* **演習課題**:
1/ 虫さされに関する文章で、「皮膚炎を起こす主な有害生物」の見出しの下に列挙されている生物をすべて挙げてください。
2/ 虫さされに関する文章のうち、「紅斑・・・炎症により皮膚表面が赤くなった状態」から「が虫さされの痛みの原因です。」までの部分を一字一句違えずに書き写してください。

* **読解文**:

【虫さされの2大症状は、腫れとかゆみ】
虫さされとは、蚊、ダニ、ハチ、ブヨなど、虫が人間の皮膚を刺し、咬んだり、人間の血を吸うことにより、痛みやかゆみ、赤くなる、腫れなどが生じることです。虫だけでなく、クラゲやヒトデに刺されても、腫れやかゆみが起こります。
刺す:ハチ
咬む:ムカデ、クモ
血を吸う:蚊、ブヨ、アブ、ノミ、マダニ
虫の種類や刺された人の体質などで、すぐ反応し、紅斑・じんましん・ショックといった症状がすぐに出る場合(即時型反応といいます)と、紅斑・丘疹・水ぶくれが1~2日後に出る場合(遅延型反応といいます)とがあります。虫の種類によって症状の出方が違います。どちらも共通するのは、かゆみや赤みを伴う「腫れ」です。
紅斑・・・炎症により皮膚表面が赤くなった状態
丘疹・・・皮膚表面より小さく盛り上がった状態
【虫さされの原因としくみ】
虫が皮膚を刺したり咬んだりすると、虫が持っている毒や唾液が抗原(アレルゲン)となり、私たちのからだの中の抗体と反応します。その結果、ヒスタミンなどのかゆみの原因物質が分泌、かゆみや炎症などの皮膚炎を引き起こすのです。虫さされで見られるかゆみは、虫の毒成分などに対するアレルギー反応の一つです。
毒成分が注入されるときの刺激や、皮膚に注入された物質の化学的な刺激により、炎症が生じます。これが虫さされの痛みの原因です。
これらの症状は、年齢や刺された回数や体質による個人差が大きいですが、アレルギー体質の人は症状が強く出るといわれています。
【皮膚炎を起こす主な有害生物】
虫さされによる皮膚炎を起こす代表的な虫の種類、被害を受けやすい場所、腫れなどの症状のよく出るからだの部位です。
蚊:家の中、人家周辺、山野 → 顔、腕や足の露出部
ブヨ:山野、渓流沿い → 膝から下の露出部
ノミ:人家周辺、室内 → 膝から下の露出部
イエダニ:室内 → ワキの周囲、下腹部、太もも
ハチ:人家周辺、山野 → 頭、腕の露出部
ケムシ(チョウや毒ガの幼虫):人家周辺、山野 → 腕
【蚊】
人家の周辺、山野のみならず、家の中、公園など、どこにでも生息しています。刺されてすぐにかゆくなる即時型反応、あとで症状が出る遅延型反応があり、刺された頻度や年齢などにより、差があります。
【ブヨ(ブユ、ブト)】
体長2~4mm程度の小型のハエのような黒い虫。高原や山間部の渓流沿いにいます。朝夕に活動することが多く、露出した、すね付近を刺される人が多いようです。刺されたあと、かゆみや痛みが徐々に広がり、赤く腫れて赤いしこりが長く残る人もいます。
【ダニ】
主にネズミに寄生するイエダニに多く刺されます。体長0.7mm程度で布団に潜り込みます。わき腹や下腹部、太腿の内側などから吸血し、かゆみの強い赤い丘疹ができます。体長1~3mmの、野山ややぶの中にいるマダニ類に咬まれることもあり、人に食いつくとなかなか離れません。

* **データセット**:

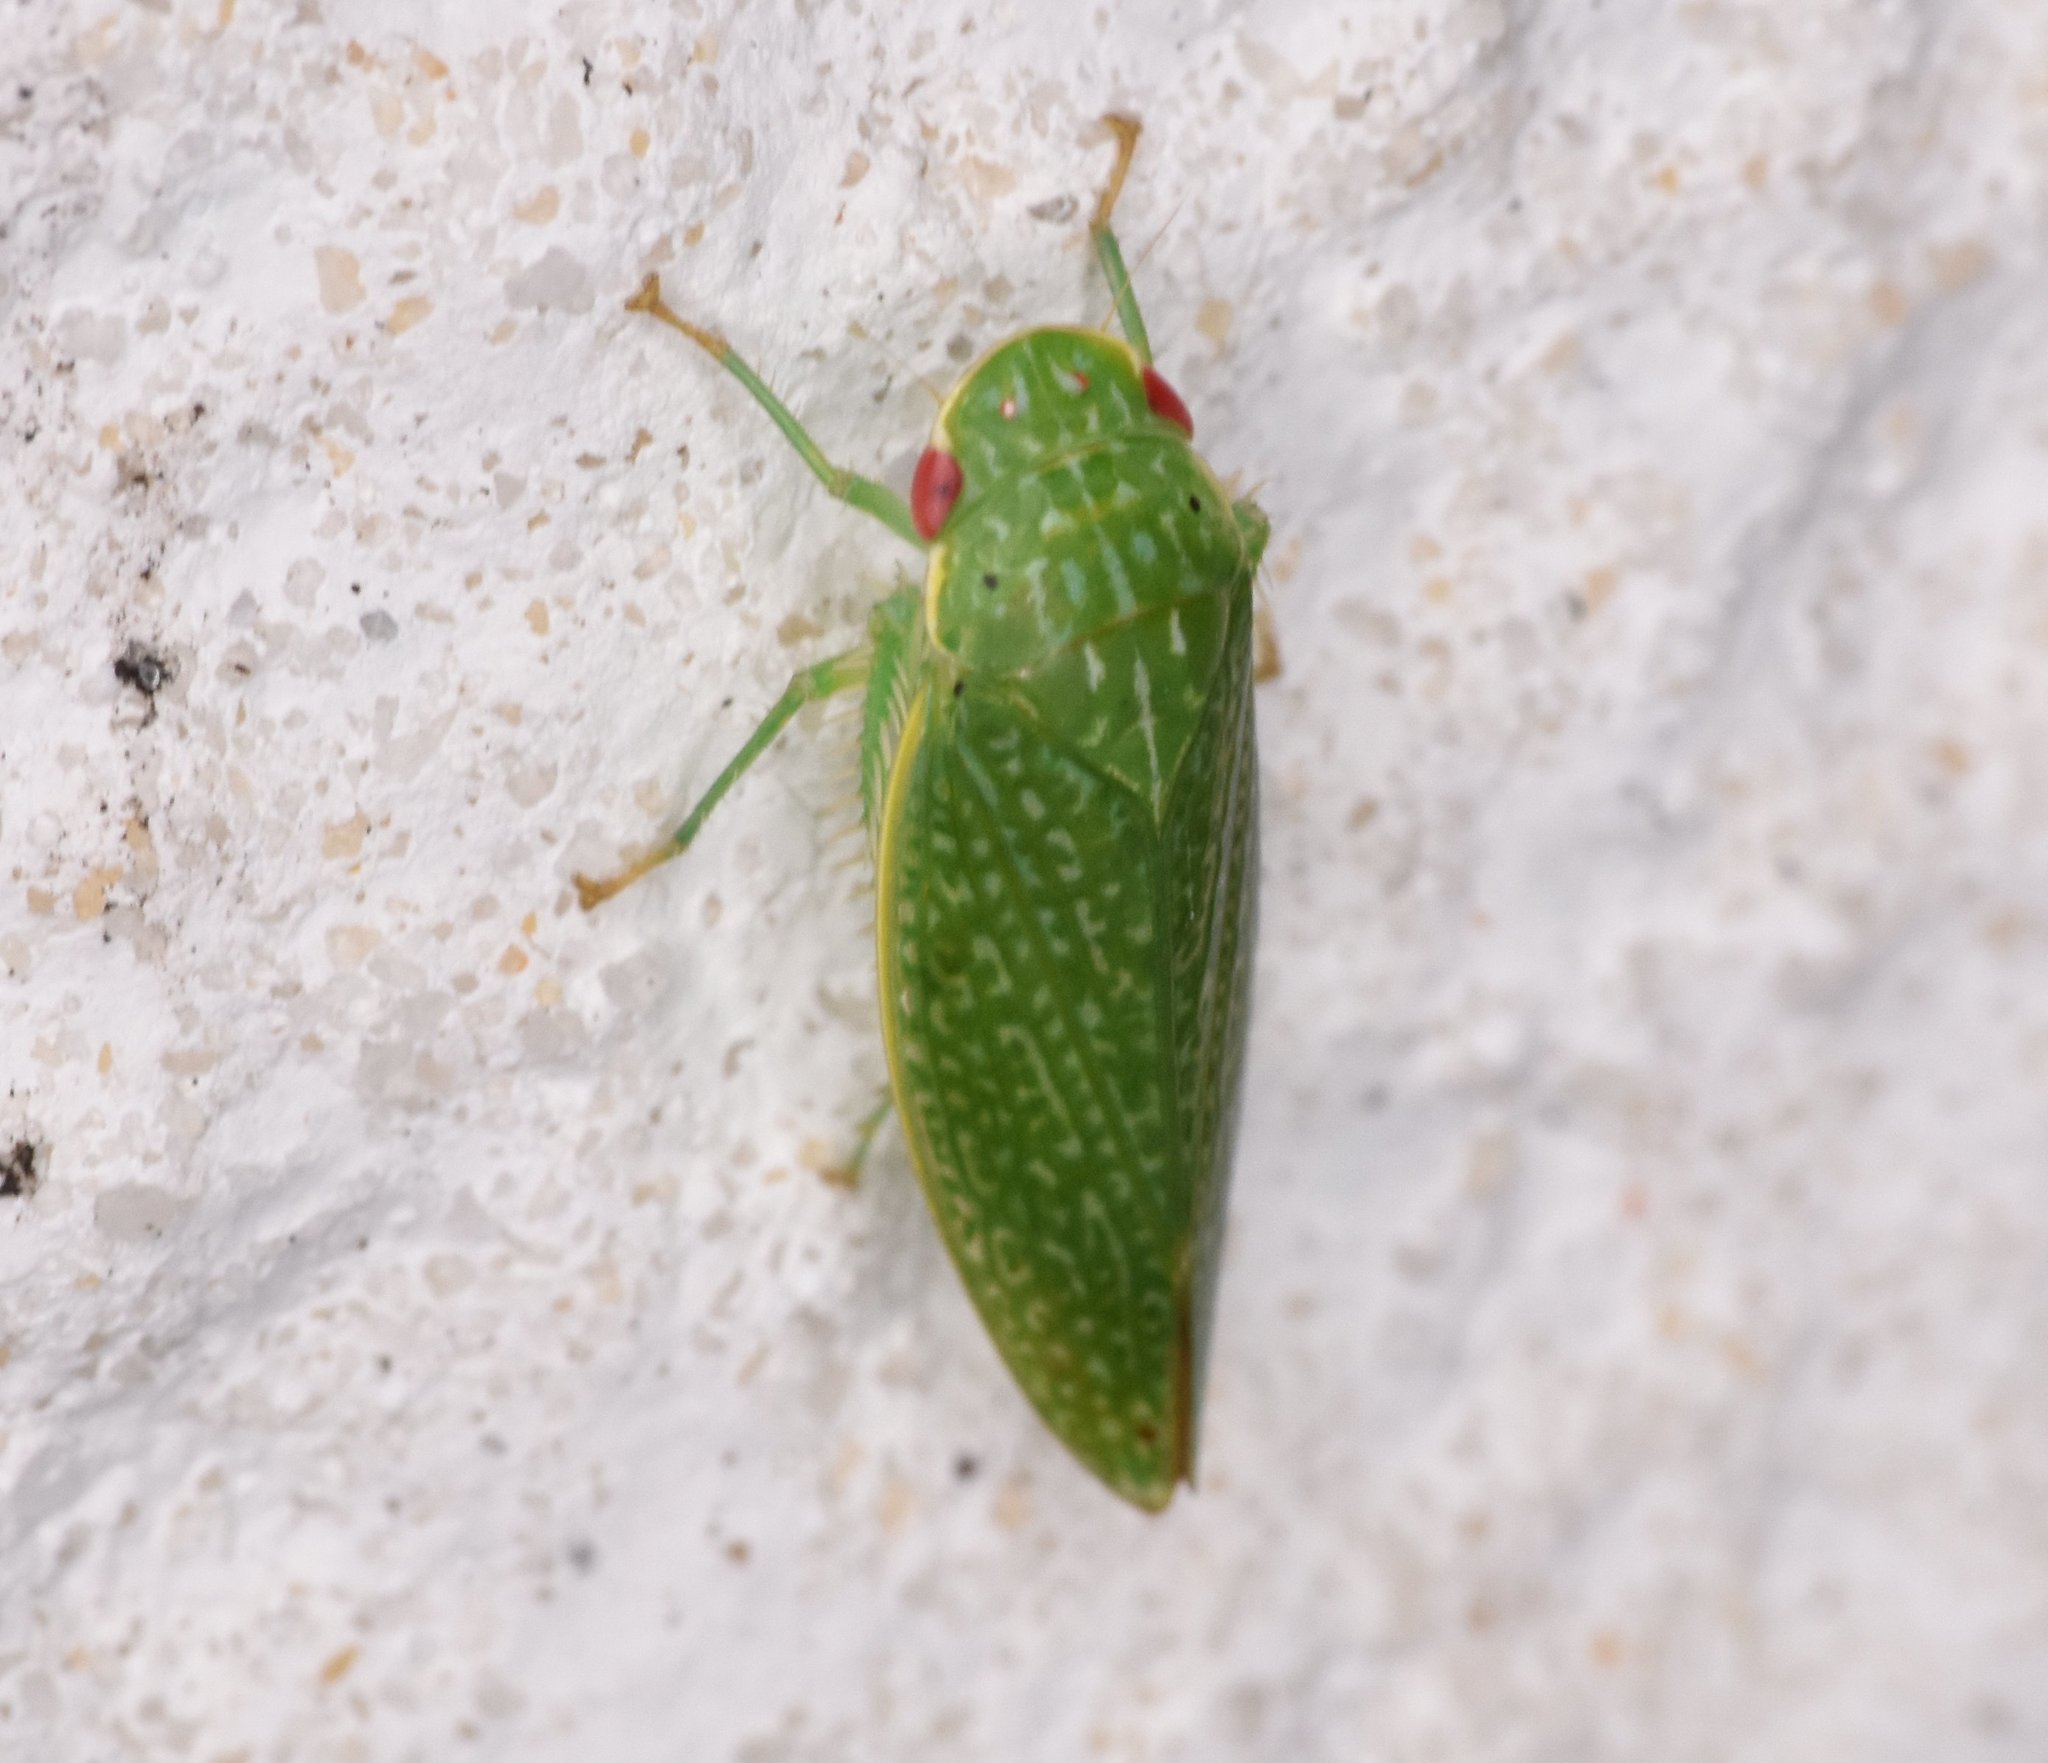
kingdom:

* **解答**:
1/ 蚊、ブヨ、ノミ、イエダニ、ハチ、ケムシ(チョウや毒ガの幼虫)

2/
紅斑・・・炎症により皮膚表面が赤くなった状態
丘疹・・・皮膚表面より小さく盛り上がった状態
【虫さされの原因としくみ】
虫が皮膚を刺したり咬んだりすると、虫が持っている毒や唾液が抗原(アレルゲン)となり、私たちのからだの中の抗体と反応します。その結果、ヒスタミンなどのかゆみの原因物質が分泌、かゆみや炎症などの皮膚炎を引き起こすのです。虫さされで見られるかゆみは、虫の毒成分などに対するアレルギー反応の一つです。
毒成分が注入されるときの刺激や、皮膚に注入された物質の化学的な刺激により、炎症が生じます。これが虫さされの痛みの原因です。